For young forwards, a battle for ice time

HOUGHTON – Last season, now Michigan Tech hockey freshman Brent Baltus spent the year honing his abilities in the British Columbia Hockey League, compiling 24 goals and 52 points while being named the BCHL’s Interior Conference MVP.

This season, now in a Husky sweater, Baltus has suited up for just six of 10 games, scoring his first career goal last Saturday in the win over Michigan State.

With 17 forwards on the Tech roster and only 12 spots available each game, this is the dilemma the third and fourth line skaters face.

How to earn ice time? How to keep sharp when you don’t? How to balance the natural inclination to produce offensively yet fulfill the defensive demands required of a third or fourth liner?

For players used to serving as a focal point for their team’s offense in junior (or high school) leagues, the transition can be a difficult one to make.

“It is a new experience for me coming in to college hockey,” Baltus said. “This is kind of the first time I’ve had to (fight for ice time), but you have to go through these growing pains at the next level. You have to get used to it and you have to battle through it. when you come to the rink you have to show up.”

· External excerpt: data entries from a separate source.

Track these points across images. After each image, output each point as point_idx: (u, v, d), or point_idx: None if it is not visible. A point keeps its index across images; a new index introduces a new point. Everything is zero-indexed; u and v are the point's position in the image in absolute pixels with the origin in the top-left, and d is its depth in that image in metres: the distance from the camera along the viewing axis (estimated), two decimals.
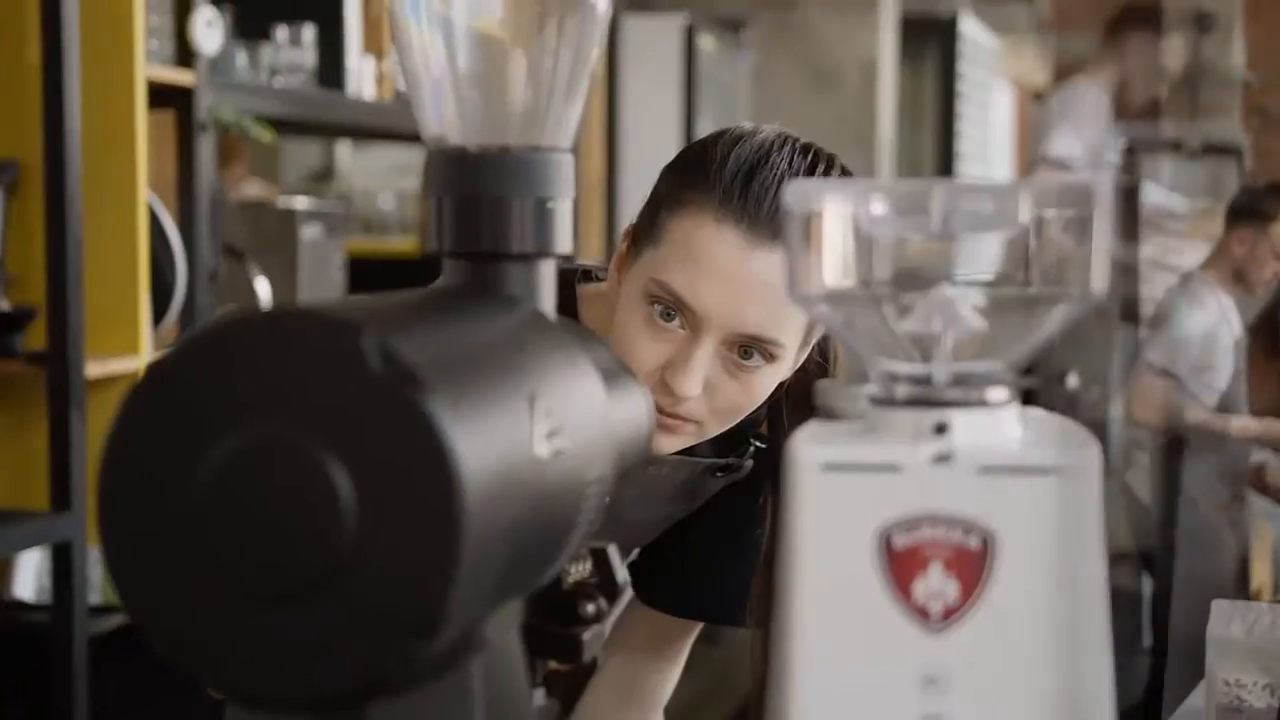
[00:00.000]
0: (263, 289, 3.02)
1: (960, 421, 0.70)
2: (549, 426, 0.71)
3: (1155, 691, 3.90)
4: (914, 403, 0.71)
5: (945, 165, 7.65)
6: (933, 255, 0.74)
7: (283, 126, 3.24)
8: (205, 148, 2.77)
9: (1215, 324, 4.21)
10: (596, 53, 0.86)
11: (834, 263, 0.72)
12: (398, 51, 0.85)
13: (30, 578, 2.75)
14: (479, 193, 0.82)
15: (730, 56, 5.73)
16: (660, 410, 1.30)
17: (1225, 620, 1.93)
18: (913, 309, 0.72)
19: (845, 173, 1.35)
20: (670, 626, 1.58)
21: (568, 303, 1.44)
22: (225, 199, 3.31)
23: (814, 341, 1.38)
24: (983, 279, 0.72)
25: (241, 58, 3.07)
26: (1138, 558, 4.47)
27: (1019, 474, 0.68)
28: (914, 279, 0.72)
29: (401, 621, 0.62)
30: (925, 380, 0.71)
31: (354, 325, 0.63)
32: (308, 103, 3.14)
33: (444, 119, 0.84)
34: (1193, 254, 4.56)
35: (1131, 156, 4.61)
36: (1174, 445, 4.44)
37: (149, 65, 2.64)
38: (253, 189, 4.20)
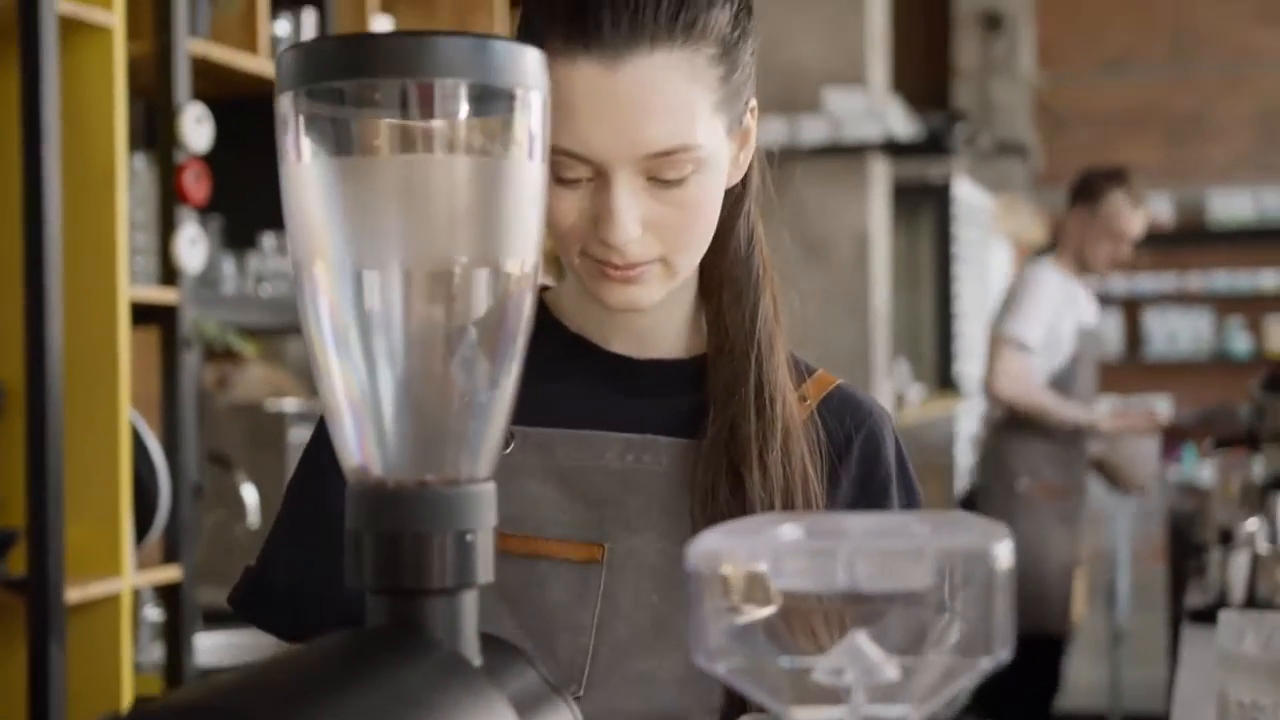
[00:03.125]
0: (250, 496, 3.02)
1: None
2: None
3: None
4: None
5: (944, 326, 7.68)
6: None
7: (272, 331, 3.26)
8: (189, 363, 2.78)
9: (1059, 304, 4.43)
10: (514, 378, 0.87)
11: (741, 614, 0.72)
12: (315, 380, 0.85)
13: None
14: (399, 529, 0.82)
15: None
16: (613, 266, 1.20)
17: (1236, 634, 1.73)
18: (823, 658, 0.71)
19: None
20: None
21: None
22: (216, 403, 3.32)
23: (747, 115, 1.28)
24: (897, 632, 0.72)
25: (229, 265, 3.10)
26: None
27: None
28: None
29: None
30: None
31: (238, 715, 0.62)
32: (293, 309, 3.16)
33: (364, 451, 0.84)
34: None
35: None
36: (1008, 424, 4.48)
37: (133, 285, 2.66)
38: (257, 373, 4.21)
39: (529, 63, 0.81)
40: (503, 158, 0.82)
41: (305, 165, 0.81)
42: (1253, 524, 3.09)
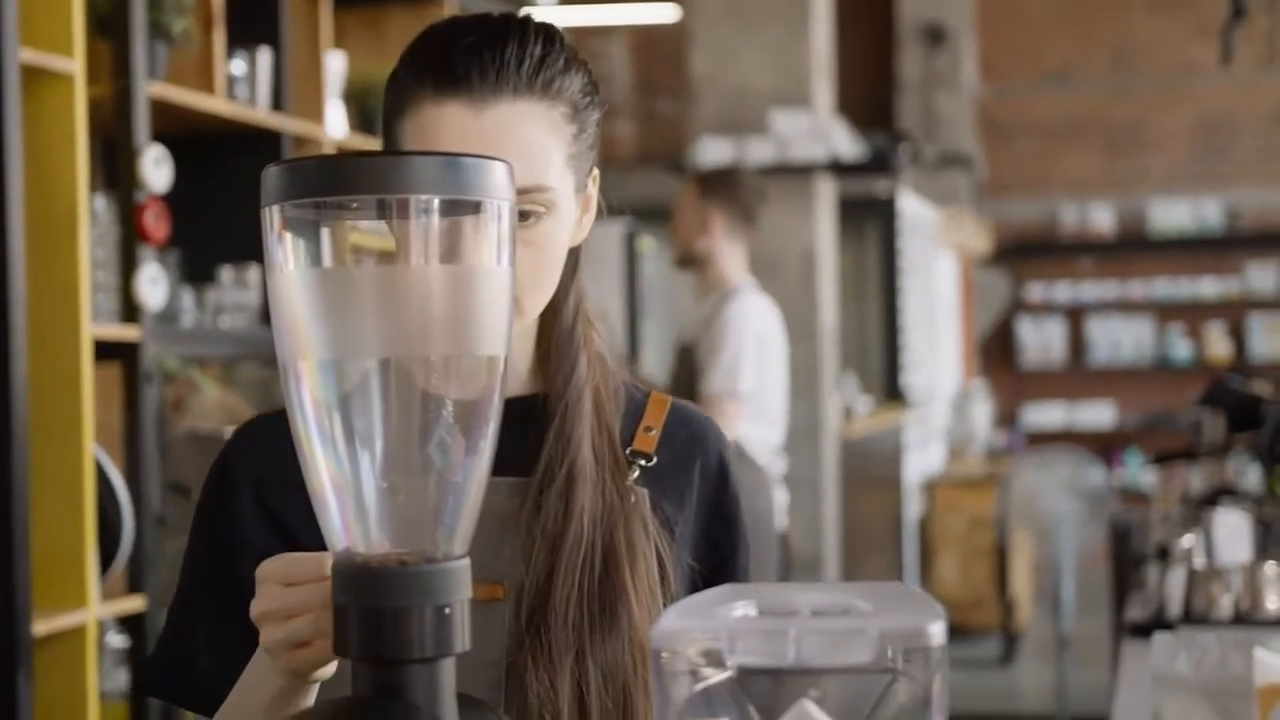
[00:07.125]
0: None
1: None
2: None
3: None
4: None
5: (890, 338, 7.78)
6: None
7: (230, 361, 3.32)
8: (150, 398, 2.83)
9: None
10: (487, 458, 0.93)
11: (699, 682, 0.79)
12: (303, 472, 0.92)
13: None
14: (381, 604, 0.89)
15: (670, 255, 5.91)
16: None
17: (1170, 654, 1.78)
18: None
19: (554, 40, 1.30)
20: None
21: None
22: (173, 432, 3.36)
23: (590, 182, 1.34)
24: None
25: (189, 299, 3.15)
26: None
27: None
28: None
29: None
30: None
31: None
32: (252, 341, 3.22)
33: (349, 533, 0.91)
34: None
35: None
36: None
37: (96, 323, 2.71)
38: (213, 397, 4.22)
39: (496, 176, 0.88)
40: (472, 262, 0.89)
41: (289, 272, 0.88)
42: (1189, 540, 3.17)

The energy lines played a vital role in the sweep of Michigan State last weekend, helping the Huskies maintain their superior jump from shift to shift while outshooting the Spartans 68-38.

Baltus got the only goal for the third and fourth liners, but they created plenty of other chances and forced a bevy of MSU turnovers.

With the team sitting at 1-6-1 entering last weekend, it was exactly the type of performance Tech needed to help right its season entering WCHA play this Friday at the MacInnes Student Ice Arena against Lake Superior State (5-2-1).

“It has to be all 12 forwards going the whole game,” Tech sophomore Malcolm Gould said. “When you have your third and fourth line outworking their third and fourth line, that makes it easier on the team as a whole and you can win games like that.”

On Friday, freshmen Max Vallis and Tyler Heinonen got the nod but were replaced with Baltus and Gould Saturday. It was just the third game for Gould this season after playing in 27 (nine points) last year.

This is the juggling act head coach Mel Pearson deals with on a weekly basis. Who to ride and when?

It comes down to a combination of practice performance, energy, line chemistry and sometimes, pure gut feeling.

“We tell them that what they do between Monday and Thursday really gives us an indication of who will play on the weekend,” Pearson said. “We talk quite a bit as coaches after practice, ‘who did you like today? Who didn’t you like today?’

“The most important thing for us is to communicate with them. We explain to them why we are doing what we do, and listen to their concerns, what’s on their mind. you do have to make sure a guy’s confidence doesn’t get too low or too far behind.”

The maintaining of confidence becomes the most difficult issue for a player not seeing game time every week.

Until Saturday, Gould had not cracked the lineup since the season-opening series at Minnesota-Duluth, and his lack of match sharpness reared when he shot too quickly on a grade-A chance in the second period.

Pearson admitted a more in-form skater may have taken his time and done better with the opportunity.

“You eyes kind of light up after it has been a while,” Gould said. “But if you get down on yourself or get frustrated, that’s when you start fighting the puck even more. You have to keep your chin up and keep working.”

For Baltus and Gould, a “defense-first” mentality takes hold, believing the offensive opportunities will come eventually if they can make themselves useful to the team in non-scoring areas.

“You just want to do whatever you can to help the team,” Gould said. “A good shift in the defensive zone or a good hit to create a play. If I can create something point-wise that’s a bonus, but at the end of the day you just have to do all the little things you can so the team can walk off with a win.”

“You always get offensive chances when you are playing the right way,” Baltus added.

With a stretch of 10 straight WCHA games starting Friday, Tech needs its third and fourth line to be as sharp as possible with the stakes raised.

“We have five lines this week, but we can only dress four,” Pearson said. “And all five lines look really good. That’s definitely a good thing, but it makes for some tough decisions.”